Lauren tak menjawab pertanyaan Hanson, tapi justru langsung menatap keadaan Rylan dengan panik.

"Bossku k-kenapa dengan dia?" tanya Lauren panik.

"Aku baru saja bertarung dengan kedua pria suruhan Edward. Mereka sangat menggangguku dan itu akkkhh ... Ey, Hanson, pelan-pelan! Jangan menekan memar di pipiku ssshh ... Ini sakit!"

Hanson meletakkan kain yang dia gunakan untuk mengompres luka Rylan ke dalam baskom.

"Sudah kubilang untuk mengabaikan dua bocah itu, tapi kau keras kepala dan tetap ingin menghajar mereka. Eyy, Rylan, kau ini 'kan tidak bisa menghadapi musuh dari jarak yang dekat. Lagipula sihir yang kumiliki juga saat ini sedang sulit untuk kugunakan!"

Rylan mengambil lagi kompresan dari dalam baskom, ia menatap ke arah Hanson dengan kesal. "Kau 'kan sudah tua walau wajahmu tak berubah menjadi tua. Karena itu kekuatanmu pasti melemah!" ucapnya entang.

Hanson melotot dan reflek menampol kepala Rylan. "Aku memang sudah tua dan mulai kehilangan kekuatan. Jika kau sudah tahu, kenapa kau masih saja suka untuk menyusahkanku dengan tindakanmu yang gegabah?!"

Hanson beranjak dari dari sofa dan berniat untuk pergi keluar dari villa.

Lauren melotot ke arah Rylan dan membuat si pria menaikkan kedua alisnya. "Kenapa? Kau ingin protes kepada bosmu?"
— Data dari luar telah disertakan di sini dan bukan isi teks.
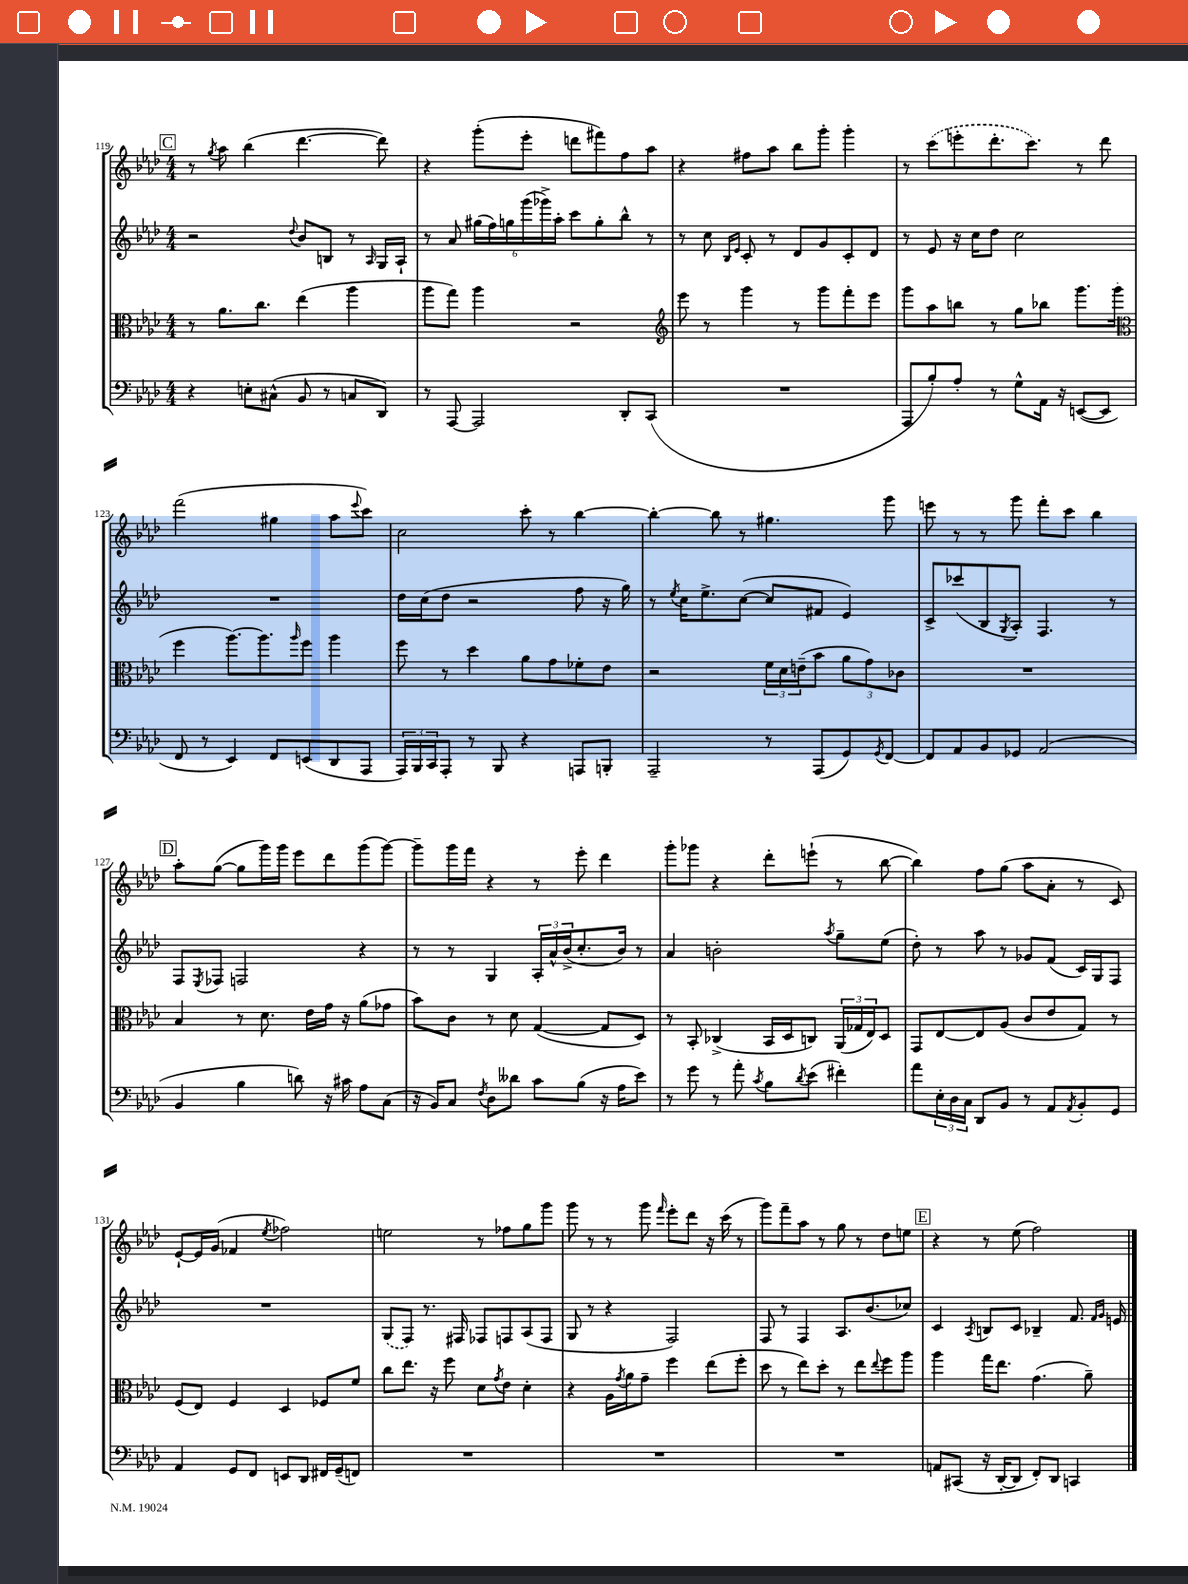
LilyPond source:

<<
\new StaffGroup <<
\new Staff = "s0" {
    \clef treble \key aes \major \numericTimeSignature \time 4/4
    \mark \markup { \box "C" } r8 \acciaccatura { g''8 } aes''8 bes''4( des'''4.~ des'''8) |
    r4 g'''8-.( ees'''8-. d'''8 fis'''8) f''8 aes''8 |
    r4 fis''8 aes''8 bes''8 g'''8-. g'''4-. |
    r8 \once \slurDashed c'''8( e'''8-. des'''8.-. c'''8.) r8 des'''8 |
    f'''2( gis''4 aes''8 \appoggiatura { ees'''8 } c'''8) |
    c''2 c'''8-. r8 bes''4~ |
    bes''4~-. bes''8 r8 gis''4. g'''8 |
    e'''8 r8 r8 g'''8 f'''8-. c'''8 bes''4 |
    \mark \markup { \box "D" } aes''8-. g''8~( g''8 g'''16) g'''16 ees'''8 des'''8 g'''8( g'''8~) |
    g'''8-- g'''16 f'''16 r4 r8 ees'''8-. des'''4 |
    g'''8-. ges'''8 r4 des'''8-. e'''8-!( r8 bes''8~ |
    bes''4) f''8 g''8( aes''8 aes'8-. r8 c'8) |
    ees'8~-! ees'16 g'16( fes'4 \acciaccatura { ees''8 } fes''2) |
    e''2 r8 fes''8 g''8 g'''8 |
    g'''8 r8 r8 g'''8 \grace { f'''16 } ees'''8-. des'''8 r16 c'''16( r8 |
    g'''8) f'''8-- aes''8 r8 g''8 r8 des''8 e''8 |
    \mark \markup { \box "E" } r4 r8 ees''8( f''2) \bar "|." |
}
\new Staff = "s1" {
    \clef treble \key aes \major \numericTimeSignature \time 4/4
    \mark \markup { \box "C" } r2 \appoggiatura { des''8 } bes'8 b8 r8 \grace { aes16 } g16 aes16-! |
    r8 aes'8 \tuplet 6/4 { gis''16( f''16) g''16 g'''16( ges'''16->) aes''16-. } c'''8 g''8-. bes''8-^ r8 |
    r8 c''8 \grace { bes16 ees'16 } c'8-. r8 des'8 g'8 c'8-. des'8 |
    r8 ees'8 r16 c''16 des''8 c''2 |
    R1 |
    des''16 c''16( des''8 r2 f''8 r16 g''16) |
    r8 \acciaccatura { ees''8 } c''16 ees''8.-> c''8~( c''8 fis'8 ees'4) |
    c'8-> ces'''8( bes8 \acciaccatura { g8 } aes8-.) f4. r8 |
    \mark \markup { \box "D" } f8 \acciaccatura { ees8 } fes8 f2 r4 |
    r8 r8 g4 \tuplet 3/2 { aes16-. aes'16-^ bes'16->( } c''8.-. bes'16) r8 |
    aes'4 b'2-. \acciaccatura { aes''8 } g''8-- ees''8( |
    des''8-.) r8 aes''8 r8 ges'8 f'8( c'16) g16 f8 |
    R1 |
    \once \slurDashed g8( f8) r8. fis16 fes8 f8 aes8( f8 |
    g8 r8 r4 f2) |
    f8 r8 f4 aes8. bes'8.( ces''8) |
    \mark \markup { \box "E" } c'4 \acciaccatura { aes8 } b8 c'8 bes4-- f'8. \grace { f'16 g'16 } e'16 \bar "|." |
}
\new Staff = "s2" {
    \clef alto \key aes \major \numericTimeSignature \time 4/4
    \mark \markup { \box "C" } r8 aes'8. c''8. ees''4( aes''4 |
    aes''8 g''8) aes''4 r2 |
    \clef treble ees'''8 r8 g'''4 r8 g'''8 f'''8-. ees'''8 |
    g'''8 aes''8 b''8 r8 g''8 bes''8 g'''8. g'''16( |
    \clef alto f''4 aes''8.~) aes''8. \grace { aes''16 } f''8 aes''4 |
    f''8 r8 des''4 aes'8 g'8 fes'8-. ees'8 |
    r2 \tuplet 3/2 { f'16 des'16 e'16--( } bes'8 \tuplet 3/2 { aes'8 g'8) ces'8 } |
    R1 |
    \mark \markup { \box "D" } bes4 r8 des'8. ees'16 g'16 r16 aes'8( ges'8 |
    bes'8) c'8 r8 des'8 g4~( g8 des8) |
    r8 bes,8-. ces4->( bes,16 des16 c8) \tuplet 3/2 { aes,16( ges16 ees16) } des8 |
    g,8 ees8~ ees8 aes8( c'8 ees'8 g8) r8 |
    f8( ees8) f4 des4 fes8 f'8 |
    c''8 ees''8. r16 f''8 des'8 \acciaccatura { g'8 } ees'8 des'4-. |
    r4 aes16 \acciaccatura { g'8 } aes'16 g'8-- f''4 ees''8( f''8-. |
    des''8 r8 ees''8) des''8-. r8 ees''8 \appoggiatura { ees''8 } f''8 aes''8 |
    \mark \markup { \box "E" } aes''4 g''16 ees''8. g'4.( aes'8--) \bar "|." |
}
\new Staff = "s3" {
    \clef bass \key aes \major \numericTimeSignature \time 4/4
    \mark \markup { \box "C" } r4 e8-. cis8-^( bes,8 r8 c8 des,8) |
    r8 aes,,8~ aes,,2 des,8-. c,8( |
    R1 |
    aes,,8 bes8-.) aes8-. r8 g8-^ aes,16 r16 e,8~( e,8 |
    f,8 r8 ees,4) f,8 e,8( des,8 aes,,8 |
    \tuplet 3/2 { aes,,16) bes,,16 c,16 } aes,,8-. r8 bes,,8 r4 a,,8 b,,8-. |
    aes,,2-- r8 aes,,8( g,8) \acciaccatura { g,8 } f,8~ |
    f,8 aes,8 bes,8 ges,8 aes,2( |
    \mark \markup { \box "D" } bes,4 bes4 d'8) r16 cis'16 aes8 c8( |
    r16 bes,16) c8 \acciaccatura { f8 } des8 deses'8 c'8 bes8( r16 aes16 ees'8) |
    r8 g'8 r8 aes'8-. \acciaccatura { c'8 } bes8 \acciaccatura { des'8 } ees'8( fis'4-.) |
    aes'8 \tuplet 3/2 { ees16-. des16 c16 } des,8 bes,8 r8 aes,8 \acciaccatura { aes,8 } bes,8-. g,8 |
    aes,4 g,8 f,8 e,8 des,8 fis,16 g,16--( f,8) |
    R1 |
    R1 |
    R1 |
    \mark \markup { \box "E" } a,8 cis,8( r16 des,16~-. des,8 f,8-.) des,8 c,4 \bar "|." |
}
>>
>>
\layout { \context { \Score currentBarNumber = #119 } }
Lauren mengubah ekspresi dalam sekejap, lantas duduk di samping pria itu sambil mendengkus karena kesal.

"Bagaimana dengan nasib kekasihku setelah ini? Apa dia akan baik-baik saja?"

Rylan menatap sekilas Lauren yang terlihat sedih. Pria itu lantas menggedikkan bahu. "Aku tak pernah ditawan oleh anak buah Edward dan aku tidak pernah tumbang dari anak buahnya, walau mereka berhasil menghajarku sampai begini. Namun, kusarankan padamu agar segera memilih keputusan yang tepat. Hanson sudah banyak membantumu hingga harus kehilangan banyak kekuatan. Kau juga tidak mungkin untuk terus mengandalkan bantuanku. Aku masih punya banyak tanggung jawab."

Lauren menghela napas, lantas merebahkan diri di sofa ketika matanya mulai memanas.

"Kenapa semuanya jadi semakin sulit? Aku bahkan hanyalah seorang gadis biasa yang ingin menjalin hubungan dengan orang yang kucinta. Aku hanya ingin bahagia!"

Rylan menatap serius Lauren yang terlihat begitu frustrasi. "Kehidupan di tempat ini adalah sebuah harta yang mahal apabila kau sudah masuk ke dalam kerajaan. Ketika kau sudah terlihat oleh mereka, hidupmu takkan lagi sama. Kau harus memilih, Lauren."

Rylan lantas memilih untuk beranjak pergi dan meninggalkan Lauren agar gadis itu dapat merenungkan semua ucapan darinya.